Dear Readers: As a long-time follower of the Drudge Report, imagine my surprise and delight when I saw the following headline:
It is the first time I have seen such a vividly ancient Egyptian graphic used on Drudge’s site. If you recall, I recently did a post featuring the chaos in Egypt, “The Egypt Games”. Drudge is reporting that the military has taken over, it has gotten so bad:
Cairo (CNN) — Egypt’s highest court declared the parliament invalid Thursday, and the country’s interim military rulers promptly declared full legislative authority, triggering a new level of chaos and confusion in the country’s leadership.
The Supreme Constitutional Court found that all articles making up the law that regulated parliamentary elections are invalid, said Showee Elsayed, a constitutional lawyer.
The ruling means that parliament must be dissolved, state TV reported.
Parliament had been in session for just over four months. It was dominated by Islamists, a group long viewed with suspicion by the military.
The Supreme Council of the Armed Forces, in control of the country since Mubarak’s ouster, announced that it now has full legislative power and will announce a 100-person assembly that will write the country’s new constitution by Friday.
Frankly, after reading about the whack-jobs elected to Parliament who wanted to wax the Great Pyramid, I am not too sad about this development. In fact, I am reading my current issue of KMT magazine, which cites numerous archeological sites that have been pillaged by local people in quest for “Pharaoh’s Treasure”. I can’t see a downside to this, and am hoping that Egypt’s military leaders recall their country’s special place in history and act as Egyptians first and foremost — not as minions of Saudi extremist theocrats.

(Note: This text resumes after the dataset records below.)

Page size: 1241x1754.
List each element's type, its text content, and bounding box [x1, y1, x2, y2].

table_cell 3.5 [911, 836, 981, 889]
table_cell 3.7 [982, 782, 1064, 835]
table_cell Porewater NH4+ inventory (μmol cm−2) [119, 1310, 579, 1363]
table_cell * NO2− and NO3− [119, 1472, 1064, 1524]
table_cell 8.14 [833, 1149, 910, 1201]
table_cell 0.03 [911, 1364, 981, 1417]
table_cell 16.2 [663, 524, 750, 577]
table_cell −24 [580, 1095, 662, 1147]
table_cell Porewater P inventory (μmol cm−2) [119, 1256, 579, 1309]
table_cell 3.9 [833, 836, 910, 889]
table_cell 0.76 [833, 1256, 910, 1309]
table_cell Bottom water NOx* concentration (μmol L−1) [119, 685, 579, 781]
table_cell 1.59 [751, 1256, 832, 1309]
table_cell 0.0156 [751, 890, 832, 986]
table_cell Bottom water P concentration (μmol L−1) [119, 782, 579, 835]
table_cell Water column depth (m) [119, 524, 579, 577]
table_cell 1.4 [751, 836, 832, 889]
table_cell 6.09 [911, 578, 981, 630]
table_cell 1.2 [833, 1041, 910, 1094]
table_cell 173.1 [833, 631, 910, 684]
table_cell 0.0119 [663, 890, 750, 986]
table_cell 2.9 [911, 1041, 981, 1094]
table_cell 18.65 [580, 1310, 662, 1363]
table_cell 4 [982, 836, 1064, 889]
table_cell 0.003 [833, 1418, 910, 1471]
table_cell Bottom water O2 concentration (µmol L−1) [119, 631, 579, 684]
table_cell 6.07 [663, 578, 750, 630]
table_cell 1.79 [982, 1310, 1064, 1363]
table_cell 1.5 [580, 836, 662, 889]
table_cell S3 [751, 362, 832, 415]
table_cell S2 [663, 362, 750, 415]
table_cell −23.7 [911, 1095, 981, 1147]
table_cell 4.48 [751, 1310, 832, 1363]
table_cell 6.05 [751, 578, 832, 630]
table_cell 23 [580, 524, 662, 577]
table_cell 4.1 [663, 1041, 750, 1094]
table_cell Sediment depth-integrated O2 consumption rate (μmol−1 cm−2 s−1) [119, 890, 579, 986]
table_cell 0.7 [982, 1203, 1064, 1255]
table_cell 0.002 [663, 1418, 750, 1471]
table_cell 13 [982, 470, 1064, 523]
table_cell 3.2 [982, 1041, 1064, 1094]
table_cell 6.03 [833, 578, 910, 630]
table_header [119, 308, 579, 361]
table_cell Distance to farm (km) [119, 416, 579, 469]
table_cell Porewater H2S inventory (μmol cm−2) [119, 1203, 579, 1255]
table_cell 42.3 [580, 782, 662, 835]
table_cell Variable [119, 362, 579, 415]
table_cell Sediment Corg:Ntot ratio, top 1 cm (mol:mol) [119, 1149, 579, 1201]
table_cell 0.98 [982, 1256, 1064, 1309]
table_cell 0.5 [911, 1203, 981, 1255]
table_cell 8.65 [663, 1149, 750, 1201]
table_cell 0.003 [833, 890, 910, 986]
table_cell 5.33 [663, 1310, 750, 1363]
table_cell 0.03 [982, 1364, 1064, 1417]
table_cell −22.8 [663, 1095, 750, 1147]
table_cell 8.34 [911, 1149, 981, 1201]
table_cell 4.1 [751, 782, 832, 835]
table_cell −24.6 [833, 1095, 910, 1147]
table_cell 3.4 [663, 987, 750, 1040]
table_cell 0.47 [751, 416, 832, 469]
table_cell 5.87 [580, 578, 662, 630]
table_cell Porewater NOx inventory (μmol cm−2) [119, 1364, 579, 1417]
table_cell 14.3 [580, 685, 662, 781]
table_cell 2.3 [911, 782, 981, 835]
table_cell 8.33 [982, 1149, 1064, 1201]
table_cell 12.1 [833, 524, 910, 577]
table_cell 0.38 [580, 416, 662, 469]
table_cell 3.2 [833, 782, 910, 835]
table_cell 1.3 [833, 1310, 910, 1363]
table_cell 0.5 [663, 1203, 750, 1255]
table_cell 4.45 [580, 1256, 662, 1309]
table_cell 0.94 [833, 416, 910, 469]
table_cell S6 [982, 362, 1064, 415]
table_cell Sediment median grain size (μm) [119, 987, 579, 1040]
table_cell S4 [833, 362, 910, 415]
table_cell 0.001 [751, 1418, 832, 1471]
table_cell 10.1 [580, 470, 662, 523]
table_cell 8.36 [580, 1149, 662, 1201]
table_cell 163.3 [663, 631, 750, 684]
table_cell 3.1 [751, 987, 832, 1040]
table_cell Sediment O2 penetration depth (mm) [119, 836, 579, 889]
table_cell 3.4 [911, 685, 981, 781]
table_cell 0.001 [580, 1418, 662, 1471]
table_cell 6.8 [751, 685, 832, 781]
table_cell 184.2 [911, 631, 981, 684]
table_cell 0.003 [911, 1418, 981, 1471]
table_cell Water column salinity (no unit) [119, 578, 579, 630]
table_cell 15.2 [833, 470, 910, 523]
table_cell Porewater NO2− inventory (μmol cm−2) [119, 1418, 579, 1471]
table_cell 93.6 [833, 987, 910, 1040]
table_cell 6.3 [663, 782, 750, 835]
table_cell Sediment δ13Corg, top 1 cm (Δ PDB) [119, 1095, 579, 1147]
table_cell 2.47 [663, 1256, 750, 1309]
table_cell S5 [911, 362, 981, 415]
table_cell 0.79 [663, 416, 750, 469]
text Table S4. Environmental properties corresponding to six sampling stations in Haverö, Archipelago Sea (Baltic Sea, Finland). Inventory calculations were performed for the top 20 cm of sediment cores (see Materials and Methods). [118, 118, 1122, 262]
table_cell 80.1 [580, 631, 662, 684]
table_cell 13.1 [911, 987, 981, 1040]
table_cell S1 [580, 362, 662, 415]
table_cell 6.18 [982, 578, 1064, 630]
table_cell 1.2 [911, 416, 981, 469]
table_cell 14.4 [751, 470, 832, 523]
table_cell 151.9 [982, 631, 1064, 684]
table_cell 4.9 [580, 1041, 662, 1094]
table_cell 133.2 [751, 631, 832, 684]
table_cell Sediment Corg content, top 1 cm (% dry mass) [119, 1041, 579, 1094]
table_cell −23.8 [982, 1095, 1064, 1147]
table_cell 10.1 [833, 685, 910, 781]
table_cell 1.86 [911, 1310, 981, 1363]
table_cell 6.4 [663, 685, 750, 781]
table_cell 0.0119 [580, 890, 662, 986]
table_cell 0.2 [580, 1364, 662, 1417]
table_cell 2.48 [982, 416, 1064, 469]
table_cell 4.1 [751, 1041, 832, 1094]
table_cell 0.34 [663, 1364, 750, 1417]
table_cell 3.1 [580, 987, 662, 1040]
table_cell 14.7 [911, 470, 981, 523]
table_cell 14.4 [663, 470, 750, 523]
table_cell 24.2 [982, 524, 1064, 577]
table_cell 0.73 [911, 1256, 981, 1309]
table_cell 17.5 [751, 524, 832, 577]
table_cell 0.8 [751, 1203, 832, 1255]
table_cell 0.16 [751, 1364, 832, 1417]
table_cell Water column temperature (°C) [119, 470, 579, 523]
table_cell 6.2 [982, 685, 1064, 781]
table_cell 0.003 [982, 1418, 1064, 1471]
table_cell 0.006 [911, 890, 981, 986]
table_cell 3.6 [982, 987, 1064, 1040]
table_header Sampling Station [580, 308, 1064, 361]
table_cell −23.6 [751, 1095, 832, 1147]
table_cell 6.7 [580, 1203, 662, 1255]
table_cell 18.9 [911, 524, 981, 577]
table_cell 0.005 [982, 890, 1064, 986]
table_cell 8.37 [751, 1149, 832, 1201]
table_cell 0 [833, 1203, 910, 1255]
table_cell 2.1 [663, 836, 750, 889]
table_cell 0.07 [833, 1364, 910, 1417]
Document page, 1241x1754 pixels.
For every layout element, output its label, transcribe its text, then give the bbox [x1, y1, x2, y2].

What’s bizarre about this power play is that it comes at a moment when the Brotherhood’s popular support had slipped a bit. Read this Marc Lynch post from late last month on how the MB’s recent political missteps, including/especially their decision to field a presidential candidate despite initially promising not to, has made some Egyptians leery of granting them more power. (That’s one of the reasons why Mubarak’s stooge Shafik made it to the run-off. Some Egyptians, the Copts most notably, prefer the old regime to an Islamist hellhole.) I can only assume that the military/judicial coalition had held off on taking drastic measures to neutralize the Brotherhood in hopes that Shafik’s candidacy would gain momentum and he might win the election semi-legitimately, but now for whatever reason they’ve decided that that’s unlikely and they need to step in with a power grab.